**TASK PROMPT**
Please pull out every line in the records below that contains the string "cover", and copy each of those lines unchanged.

**RECORDS SHOWN**
↓↓↓

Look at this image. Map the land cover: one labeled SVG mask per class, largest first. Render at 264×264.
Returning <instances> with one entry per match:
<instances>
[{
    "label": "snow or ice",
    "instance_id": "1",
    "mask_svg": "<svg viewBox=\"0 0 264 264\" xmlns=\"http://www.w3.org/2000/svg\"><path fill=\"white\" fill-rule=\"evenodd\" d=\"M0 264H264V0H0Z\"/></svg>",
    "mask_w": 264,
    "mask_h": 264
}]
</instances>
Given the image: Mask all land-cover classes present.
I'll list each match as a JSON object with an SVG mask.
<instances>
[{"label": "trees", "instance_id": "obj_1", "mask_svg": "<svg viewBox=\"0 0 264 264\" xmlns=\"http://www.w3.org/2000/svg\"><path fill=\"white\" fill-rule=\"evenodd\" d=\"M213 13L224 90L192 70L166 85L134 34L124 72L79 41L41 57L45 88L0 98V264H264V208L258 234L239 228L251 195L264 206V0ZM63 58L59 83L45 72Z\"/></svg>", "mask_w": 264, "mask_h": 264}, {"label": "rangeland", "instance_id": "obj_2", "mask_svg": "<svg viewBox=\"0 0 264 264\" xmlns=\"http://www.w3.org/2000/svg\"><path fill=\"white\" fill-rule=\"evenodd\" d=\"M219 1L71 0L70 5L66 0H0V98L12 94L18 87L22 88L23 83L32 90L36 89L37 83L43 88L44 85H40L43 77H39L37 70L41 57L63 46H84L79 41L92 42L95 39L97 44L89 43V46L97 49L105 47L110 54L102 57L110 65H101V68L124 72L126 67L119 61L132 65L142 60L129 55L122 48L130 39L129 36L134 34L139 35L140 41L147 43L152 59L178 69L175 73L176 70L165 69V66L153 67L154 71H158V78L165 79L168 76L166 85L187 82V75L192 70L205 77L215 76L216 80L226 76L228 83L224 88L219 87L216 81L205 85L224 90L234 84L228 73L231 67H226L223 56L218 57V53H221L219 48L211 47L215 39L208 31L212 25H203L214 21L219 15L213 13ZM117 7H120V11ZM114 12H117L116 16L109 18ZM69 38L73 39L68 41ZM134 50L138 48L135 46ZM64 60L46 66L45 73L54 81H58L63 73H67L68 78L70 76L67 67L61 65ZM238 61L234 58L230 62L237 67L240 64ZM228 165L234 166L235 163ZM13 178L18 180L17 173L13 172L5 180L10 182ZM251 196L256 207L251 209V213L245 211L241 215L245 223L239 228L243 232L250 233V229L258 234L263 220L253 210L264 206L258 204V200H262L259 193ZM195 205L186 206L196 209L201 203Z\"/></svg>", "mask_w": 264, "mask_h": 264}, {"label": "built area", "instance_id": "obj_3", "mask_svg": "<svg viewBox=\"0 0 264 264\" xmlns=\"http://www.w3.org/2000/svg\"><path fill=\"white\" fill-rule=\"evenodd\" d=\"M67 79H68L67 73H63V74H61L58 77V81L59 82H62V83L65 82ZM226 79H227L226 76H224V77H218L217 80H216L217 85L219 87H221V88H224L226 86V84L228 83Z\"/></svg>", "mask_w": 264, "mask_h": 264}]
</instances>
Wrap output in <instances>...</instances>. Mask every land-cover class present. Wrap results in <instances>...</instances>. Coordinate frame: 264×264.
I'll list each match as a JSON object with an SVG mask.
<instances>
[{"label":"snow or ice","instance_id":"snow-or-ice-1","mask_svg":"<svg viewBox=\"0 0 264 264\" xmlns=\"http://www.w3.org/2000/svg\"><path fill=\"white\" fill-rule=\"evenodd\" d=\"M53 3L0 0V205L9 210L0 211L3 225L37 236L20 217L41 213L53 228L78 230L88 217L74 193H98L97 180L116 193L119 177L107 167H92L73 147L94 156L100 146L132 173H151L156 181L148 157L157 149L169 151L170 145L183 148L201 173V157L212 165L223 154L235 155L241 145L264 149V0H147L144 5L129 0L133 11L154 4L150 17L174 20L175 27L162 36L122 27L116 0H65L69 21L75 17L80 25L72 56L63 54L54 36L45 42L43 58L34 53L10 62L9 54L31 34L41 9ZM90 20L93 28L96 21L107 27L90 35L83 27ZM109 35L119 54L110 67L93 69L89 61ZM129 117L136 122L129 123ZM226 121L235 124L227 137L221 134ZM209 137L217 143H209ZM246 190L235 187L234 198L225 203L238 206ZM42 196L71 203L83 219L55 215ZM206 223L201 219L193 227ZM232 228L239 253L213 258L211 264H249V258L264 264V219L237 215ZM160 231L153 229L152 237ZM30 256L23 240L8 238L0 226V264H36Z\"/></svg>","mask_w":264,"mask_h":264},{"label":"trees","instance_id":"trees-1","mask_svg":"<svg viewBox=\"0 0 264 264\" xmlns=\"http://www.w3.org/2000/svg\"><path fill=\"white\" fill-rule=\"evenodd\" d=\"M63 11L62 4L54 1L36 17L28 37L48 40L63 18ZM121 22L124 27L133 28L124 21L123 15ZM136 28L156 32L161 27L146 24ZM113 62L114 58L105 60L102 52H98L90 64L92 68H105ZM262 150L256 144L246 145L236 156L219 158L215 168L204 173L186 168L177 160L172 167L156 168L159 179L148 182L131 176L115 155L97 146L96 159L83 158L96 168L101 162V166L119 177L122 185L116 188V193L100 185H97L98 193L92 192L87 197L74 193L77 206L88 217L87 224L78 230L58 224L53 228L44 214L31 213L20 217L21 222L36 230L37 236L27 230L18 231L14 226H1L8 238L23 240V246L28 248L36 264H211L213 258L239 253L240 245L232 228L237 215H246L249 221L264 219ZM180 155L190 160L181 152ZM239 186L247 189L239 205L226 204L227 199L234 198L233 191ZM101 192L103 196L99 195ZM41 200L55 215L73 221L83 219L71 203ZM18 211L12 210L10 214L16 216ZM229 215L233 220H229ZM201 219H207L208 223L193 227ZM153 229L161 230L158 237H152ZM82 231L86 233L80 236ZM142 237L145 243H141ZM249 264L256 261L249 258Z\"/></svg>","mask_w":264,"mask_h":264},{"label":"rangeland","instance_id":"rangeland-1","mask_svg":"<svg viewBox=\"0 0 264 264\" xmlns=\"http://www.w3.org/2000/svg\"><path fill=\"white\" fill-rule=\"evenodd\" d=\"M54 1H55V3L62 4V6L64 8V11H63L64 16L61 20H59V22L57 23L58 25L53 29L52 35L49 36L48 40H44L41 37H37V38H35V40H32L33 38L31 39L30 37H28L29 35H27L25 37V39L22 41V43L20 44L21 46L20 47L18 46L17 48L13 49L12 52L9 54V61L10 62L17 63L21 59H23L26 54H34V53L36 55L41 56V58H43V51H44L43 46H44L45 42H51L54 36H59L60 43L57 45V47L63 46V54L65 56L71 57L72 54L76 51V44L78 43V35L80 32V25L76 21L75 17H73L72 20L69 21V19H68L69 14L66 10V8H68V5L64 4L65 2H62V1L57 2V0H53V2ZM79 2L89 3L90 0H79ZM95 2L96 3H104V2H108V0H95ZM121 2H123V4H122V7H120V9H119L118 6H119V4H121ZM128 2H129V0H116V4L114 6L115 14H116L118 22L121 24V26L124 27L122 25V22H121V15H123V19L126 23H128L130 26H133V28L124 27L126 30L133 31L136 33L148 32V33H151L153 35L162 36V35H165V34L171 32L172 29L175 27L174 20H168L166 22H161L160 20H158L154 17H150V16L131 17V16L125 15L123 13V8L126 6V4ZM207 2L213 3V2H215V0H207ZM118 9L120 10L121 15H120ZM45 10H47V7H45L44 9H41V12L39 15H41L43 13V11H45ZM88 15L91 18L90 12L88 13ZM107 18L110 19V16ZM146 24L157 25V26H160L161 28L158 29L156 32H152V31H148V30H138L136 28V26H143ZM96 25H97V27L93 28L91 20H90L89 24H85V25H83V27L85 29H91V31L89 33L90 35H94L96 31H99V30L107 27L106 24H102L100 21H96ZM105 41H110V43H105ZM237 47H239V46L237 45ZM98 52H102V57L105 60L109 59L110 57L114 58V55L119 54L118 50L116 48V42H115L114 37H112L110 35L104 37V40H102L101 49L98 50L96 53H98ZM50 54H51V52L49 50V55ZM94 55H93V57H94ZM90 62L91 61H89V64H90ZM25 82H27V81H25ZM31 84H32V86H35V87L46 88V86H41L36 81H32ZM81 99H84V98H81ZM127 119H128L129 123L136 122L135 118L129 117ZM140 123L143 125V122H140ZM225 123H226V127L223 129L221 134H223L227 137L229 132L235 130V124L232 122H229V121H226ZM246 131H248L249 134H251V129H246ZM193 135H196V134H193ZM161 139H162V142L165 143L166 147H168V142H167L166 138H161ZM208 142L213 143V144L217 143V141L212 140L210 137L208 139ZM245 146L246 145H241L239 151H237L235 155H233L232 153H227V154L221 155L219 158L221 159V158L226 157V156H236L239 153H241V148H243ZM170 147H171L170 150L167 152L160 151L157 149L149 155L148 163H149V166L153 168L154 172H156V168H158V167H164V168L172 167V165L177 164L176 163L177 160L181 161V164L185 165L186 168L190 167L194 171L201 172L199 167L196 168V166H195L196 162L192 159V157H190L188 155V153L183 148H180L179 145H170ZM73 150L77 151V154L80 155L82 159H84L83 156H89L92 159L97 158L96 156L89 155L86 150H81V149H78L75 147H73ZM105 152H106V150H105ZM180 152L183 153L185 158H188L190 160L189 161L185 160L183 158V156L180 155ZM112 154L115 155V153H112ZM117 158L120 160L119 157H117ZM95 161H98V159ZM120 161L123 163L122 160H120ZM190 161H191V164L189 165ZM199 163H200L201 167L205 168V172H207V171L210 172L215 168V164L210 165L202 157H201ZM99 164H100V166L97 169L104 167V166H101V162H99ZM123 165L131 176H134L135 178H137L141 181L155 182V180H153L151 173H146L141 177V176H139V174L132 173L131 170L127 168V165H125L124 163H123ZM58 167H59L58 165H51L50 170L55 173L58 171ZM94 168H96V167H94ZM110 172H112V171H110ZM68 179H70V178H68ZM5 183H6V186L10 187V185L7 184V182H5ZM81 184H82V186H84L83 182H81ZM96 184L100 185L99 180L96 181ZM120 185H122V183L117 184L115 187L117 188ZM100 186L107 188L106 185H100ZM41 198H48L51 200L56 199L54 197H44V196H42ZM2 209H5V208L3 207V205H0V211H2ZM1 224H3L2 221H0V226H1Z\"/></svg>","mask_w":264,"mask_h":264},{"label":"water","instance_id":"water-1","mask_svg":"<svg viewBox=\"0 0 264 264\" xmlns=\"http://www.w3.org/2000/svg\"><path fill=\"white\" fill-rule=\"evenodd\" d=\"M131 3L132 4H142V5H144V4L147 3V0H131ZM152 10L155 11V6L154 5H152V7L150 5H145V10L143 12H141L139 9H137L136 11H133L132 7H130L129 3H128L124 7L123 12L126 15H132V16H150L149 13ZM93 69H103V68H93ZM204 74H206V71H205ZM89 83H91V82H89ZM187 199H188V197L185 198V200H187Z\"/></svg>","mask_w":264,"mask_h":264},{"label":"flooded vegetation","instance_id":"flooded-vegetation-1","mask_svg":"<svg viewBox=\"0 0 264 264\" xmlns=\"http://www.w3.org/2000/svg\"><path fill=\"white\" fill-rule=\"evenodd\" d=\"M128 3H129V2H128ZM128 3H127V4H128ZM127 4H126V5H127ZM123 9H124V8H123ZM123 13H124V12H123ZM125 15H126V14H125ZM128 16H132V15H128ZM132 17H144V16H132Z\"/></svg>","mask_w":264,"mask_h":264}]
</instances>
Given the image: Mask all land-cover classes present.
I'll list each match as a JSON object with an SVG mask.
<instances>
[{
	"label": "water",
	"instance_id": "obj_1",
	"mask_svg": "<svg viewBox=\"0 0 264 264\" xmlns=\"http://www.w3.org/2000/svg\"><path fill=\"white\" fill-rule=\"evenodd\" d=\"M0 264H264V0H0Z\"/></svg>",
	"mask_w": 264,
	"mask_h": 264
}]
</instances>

↑↑↑

**RESULT BELOW**
Look at this image. Map the land cover: one labeled SVG mask per class, largest first. Render at 264×264.
Given the image: Mask all land-cover classes present.
Wrap output in <instances>...</instances>. Mask every land-cover class present. Wrap results in <instances>...</instances>. Coordinate frame: 264×264.
Given the image: Mask all land-cover classes present.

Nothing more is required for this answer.